Brent: Google is pushing website owners towards a high quality content strategy with recent updates that limit the value of some types of traditional SEO. That said, is keyword research still valuable now? Will it be valuable in the long term?

Mike: Keyword research is as relevant now as it was in the very early days of search marketing. Without insight into how your potential audience or customer base is searching for products or content, you're walking in the dark.

It's easy to guess how to target content, but without clear knowledge of who you're writing for, that guess could result in hours, days or weeks of misguided publishing that don't produce any clear results.

Brent: In general, what are your thoughts about Google removing the Google AdWords Keyword Tool? Is it a smart move on Google's part? Or shortsighted?
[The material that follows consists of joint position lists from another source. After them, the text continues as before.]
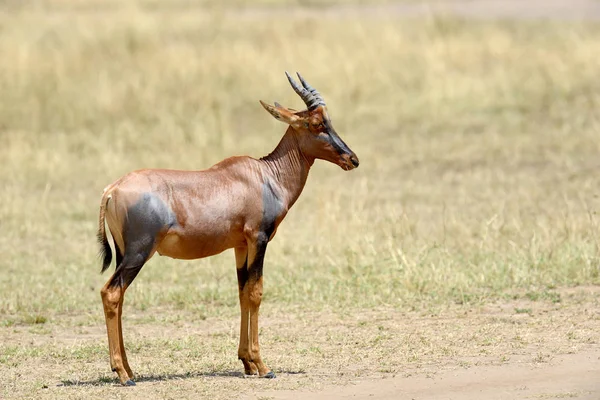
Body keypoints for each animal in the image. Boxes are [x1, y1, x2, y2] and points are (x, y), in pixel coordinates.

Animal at [96, 72, 358, 384]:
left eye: (329, 120)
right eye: (316, 123)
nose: (352, 159)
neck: (264, 176)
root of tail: (112, 189)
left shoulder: (240, 246)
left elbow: (243, 292)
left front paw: (247, 362)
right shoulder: (259, 239)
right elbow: (256, 292)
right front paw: (264, 366)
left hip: (125, 254)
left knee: (120, 297)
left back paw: (129, 368)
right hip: (139, 252)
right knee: (111, 293)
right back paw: (123, 374)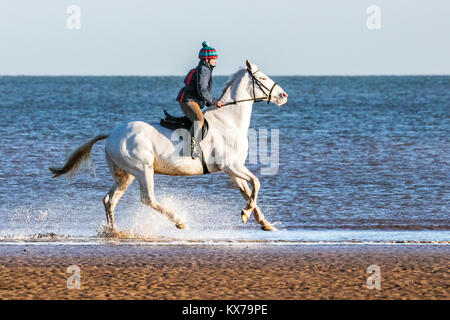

Mike: The temptation here might be to just say 'shortsighted' and leave it at that. However, looking at what may be the reasons behind this move (creating a tighter PPC tool that supports the AdWords network well), from Google's perspective, it's reasonably smart.

That said, the tool caters in no way towards those marketers engaged in organic SEO. In fact, the keywords returned aren't that helpful to someone who's starting out with a new site that they're trying to rank organically for.

So in terms of catering for organic SEO, it could be perceived as shortsighted - but Google isn't famous for supporting direct SEO, so in some ways it's a move that's to be expected.

Brent: Where do you think Google's new keyword toolset falls short?

Mike: There are a couple of obvious places. Firstly, the 800 keyword limit on lists of keywords returned from the initial seed doesn't always provide good insight. Secondly, access to the long tail of search is restricted because of the words that Google likes to present back to a user - lots of 'head' keyword terms, and fewer long tail keywords - so optimizing for further along the buying cycle is difficult.

There also appears to be less opportunity to find good content generation keywords in the data set. Reporting on questions that searchers are asking online, for instance, while having lower search volumes allows publishers the opportunity to engage potential customers in the spirit of being useful rather than directly trying to make an immediate sale.

Brent Can you share a little about how you've been preparing and adapting ahead of the big closure date?

Mike We've been investing a lot of our time and resources into preparing a huge new data set (which is now available in our Keywords Tool), and are continuing the work to enable our customers to get greater detail out of the data than Wordtracker has ever been able to provide.

Brent How do you think keyword research/SEO will change in the coming months as a result of Google's move?

Mike As the Google tool is now more than ever before wrapped around the PPC process, organic SEO users will find less value in spending their time with it.

Keyword research remains crucial as the bedrock of any organic SEO campaign, but the insight Wordtracker will be able to offer is going to allow SEOs to refine their research (particularly those people working with more seasonal keywords) to a degree that hasn't previously been possible with longer tail keywords.

We've also released an early version of Wordtracker Scout - which is a Chrome extension designed to uncover the true language of your market by allowing users to start their keyword research from any web page.

This will give insight into which keywords any web publisher views as important to their page, with added insight from Wordtracker's own keyword database, to give a view on how popularly searched and how competitive each of those keywords are.

Brent What's your #1 piece of advice to people who previously relied on the Google Adwords Keyword Tool? What should they be doing over the coming weeks in light of these changes?

Mike We've always encouraged organic SEOs to rely less heavily on Google's data as it is so PPC-centric.

Our message to anyone who's using the tool outside of specific AdWords campaigns remains the same - and we'd advocate using the new Wordtracker data to find the language that their potential customers are using, rather than relying on a tool that isn't specifically designed to fit their real needs.